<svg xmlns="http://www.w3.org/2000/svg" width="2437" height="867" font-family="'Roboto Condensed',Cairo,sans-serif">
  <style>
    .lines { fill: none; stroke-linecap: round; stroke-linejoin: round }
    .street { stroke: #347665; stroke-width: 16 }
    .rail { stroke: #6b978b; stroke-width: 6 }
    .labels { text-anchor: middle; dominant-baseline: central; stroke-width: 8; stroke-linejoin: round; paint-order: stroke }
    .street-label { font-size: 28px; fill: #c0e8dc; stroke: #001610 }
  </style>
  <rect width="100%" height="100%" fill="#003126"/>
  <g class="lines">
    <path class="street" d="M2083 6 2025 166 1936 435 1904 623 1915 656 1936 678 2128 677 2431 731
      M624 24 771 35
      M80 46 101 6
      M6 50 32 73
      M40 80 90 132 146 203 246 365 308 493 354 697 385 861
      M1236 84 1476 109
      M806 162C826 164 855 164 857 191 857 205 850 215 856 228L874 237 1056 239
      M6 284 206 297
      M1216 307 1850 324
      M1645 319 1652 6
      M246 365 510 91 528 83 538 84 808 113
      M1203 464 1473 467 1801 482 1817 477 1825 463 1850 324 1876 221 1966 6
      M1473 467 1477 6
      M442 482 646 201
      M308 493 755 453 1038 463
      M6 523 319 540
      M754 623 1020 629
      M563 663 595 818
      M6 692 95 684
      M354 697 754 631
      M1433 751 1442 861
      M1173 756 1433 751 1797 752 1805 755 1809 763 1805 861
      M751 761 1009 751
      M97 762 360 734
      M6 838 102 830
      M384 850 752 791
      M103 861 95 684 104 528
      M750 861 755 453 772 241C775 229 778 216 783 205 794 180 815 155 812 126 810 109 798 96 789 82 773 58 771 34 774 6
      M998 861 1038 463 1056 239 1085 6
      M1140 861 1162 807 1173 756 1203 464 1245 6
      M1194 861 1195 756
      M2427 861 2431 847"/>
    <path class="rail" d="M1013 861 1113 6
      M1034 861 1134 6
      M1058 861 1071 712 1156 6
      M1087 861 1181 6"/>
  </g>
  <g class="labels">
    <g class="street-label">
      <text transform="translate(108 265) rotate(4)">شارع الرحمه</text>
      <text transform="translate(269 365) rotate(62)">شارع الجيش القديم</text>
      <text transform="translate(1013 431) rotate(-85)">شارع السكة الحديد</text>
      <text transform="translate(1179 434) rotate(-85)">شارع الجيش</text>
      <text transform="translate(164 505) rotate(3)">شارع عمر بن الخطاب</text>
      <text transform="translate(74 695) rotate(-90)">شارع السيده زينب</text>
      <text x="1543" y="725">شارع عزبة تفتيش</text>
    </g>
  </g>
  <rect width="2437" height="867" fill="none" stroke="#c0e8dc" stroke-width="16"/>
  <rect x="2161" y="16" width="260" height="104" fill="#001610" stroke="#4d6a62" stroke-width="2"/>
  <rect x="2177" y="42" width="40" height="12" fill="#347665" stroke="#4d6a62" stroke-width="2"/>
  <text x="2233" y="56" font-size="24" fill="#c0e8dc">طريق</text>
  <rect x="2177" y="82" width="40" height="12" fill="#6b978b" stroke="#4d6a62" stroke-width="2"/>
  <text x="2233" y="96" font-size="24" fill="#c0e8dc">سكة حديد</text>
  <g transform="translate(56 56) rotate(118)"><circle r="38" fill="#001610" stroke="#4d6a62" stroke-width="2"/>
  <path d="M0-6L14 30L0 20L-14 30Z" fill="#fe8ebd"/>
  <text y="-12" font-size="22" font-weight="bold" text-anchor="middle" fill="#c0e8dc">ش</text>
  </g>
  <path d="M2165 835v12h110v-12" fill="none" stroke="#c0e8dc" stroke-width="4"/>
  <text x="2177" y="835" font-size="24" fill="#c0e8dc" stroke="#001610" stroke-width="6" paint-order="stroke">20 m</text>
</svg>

--- --- ---

§ **Try it**: Retype all of the entries. Keep each one exactly as written.

§ **Output for this task**:
<svg xmlns="http://www.w3.org/2000/svg" width="2437" height="867" font-family="'Roboto Condensed',Cairo,sans-serif">
  <style>
    .lines { fill: none; stroke-linecap: round; stroke-linejoin: round }
    .street { stroke: #347665; stroke-width: 16 }
    .rail { stroke: #6b978b; stroke-width: 6 }
    .labels { text-anchor: middle; dominant-baseline: central; stroke-width: 8; stroke-linejoin: round; paint-order: stroke }
    .street-label { font-size: 28px; fill: #c0e8dc; stroke: #001610 }
  </style>
  <rect width="100%" height="100%" fill="#003126"/>
  <g class="lines">
    <path class="street" d="M2083 6 2025 166 1936 435 1904 623 1915 656 1936 678 2128 677 2431 731
      M624 24 771 35
      M80 46 101 6
      M6 50 32 73
      M40 80 90 132 146 203 246 365 308 493 354 697 385 861
      M1236 84 1476 109
      M806 162C826 164 855 164 857 191 857 205 850 215 856 228L874 237 1056 239
      M6 284 206 297
      M1216 307 1850 324
      M1645 319 1652 6
      M246 365 510 91 528 83 538 84 808 113
      M1203 464 1473 467 1801 482 1817 477 1825 463 1850 324 1876 221 1966 6
      M1473 467 1477 6
      M442 482 646 201
      M308 493 755 453 1038 463
      M6 523 319 540
      M754 623 1020 629
      M563 663 595 818
      M6 692 95 684
      M354 697 754 631
      M1433 751 1442 861
      M1173 756 1433 751 1797 752 1805 755 1809 763 1805 861
      M751 761 1009 751
      M97 762 360 734
      M6 838 102 830
      M384 850 752 791
      M103 861 95 684 104 528
      M750 861 755 453 772 241C775 229 778 216 783 205 794 180 815 155 812 126 810 109 798 96 789 82 773 58 771 34 774 6
      M998 861 1038 463 1056 239 1085 6
      M1140 861 1162 807 1173 756 1203 464 1245 6
      M1194 861 1195 756
      M2427 861 2431 847"/>
    <path class="rail" d="M1013 861 1113 6
      M1034 861 1134 6
      M1058 861 1071 712 1156 6
      M1087 861 1181 6"/>
  </g>
  <g class="labels">
    <g class="street-label">
      <text transform="translate(108 265) rotate(4)">شارع الرحمه</text>
      <text transform="translate(269 365) rotate(62)">شارع الجيش القديم</text>
      <text transform="translate(1013 431) rotate(-85)">شارع السكة الحديد</text>
      <text transform="translate(1179 434) rotate(-85)">شارع الجيش</text>
      <text transform="translate(164 505) rotate(3)">شارع عمر بن الخطاب</text>
      <text transform="translate(74 695) rotate(-90)">شارع السيده زينب</text>
      <text x="1543" y="725">شارع عزبة تفتيش</text>
    </g>
  </g>
  <rect width="2437" height="867" fill="none" stroke="#c0e8dc" stroke-width="16"/>
  <rect x="2161" y="16" width="260" height="104" fill="#001610" stroke="#4d6a62" stroke-width="2"/>
  <rect x="2177" y="42" width="40" height="12" fill="#347665" stroke="#4d6a62" stroke-width="2"/>
  <text x="2233" y="56" font-size="24" fill="#c0e8dc">طريق</text>
  <rect x="2177" y="82" width="40" height="12" fill="#6b978b" stroke="#4d6a62" stroke-width="2"/>
  <text x="2233" y="96" font-size="24" fill="#c0e8dc">سكة حديد</text>
  <g transform="translate(56 56) rotate(118)"><circle r="38" fill="#001610" stroke="#4d6a62" stroke-width="2"/>
  <path d="M0-6L14 30L0 20L-14 30Z" fill="#fe8ebd"/>
  <text y="-12" font-size="22" font-weight="bold" text-anchor="middle" fill="#c0e8dc">ش</text>
  </g>
  <path d="M2165 835v12h110v-12" fill="none" stroke="#c0e8dc" stroke-width="4"/>
  <text x="2177" y="835" font-size="24" fill="#c0e8dc" stroke="#001610" stroke-width="6" paint-order="stroke">20 m</text>
</svg>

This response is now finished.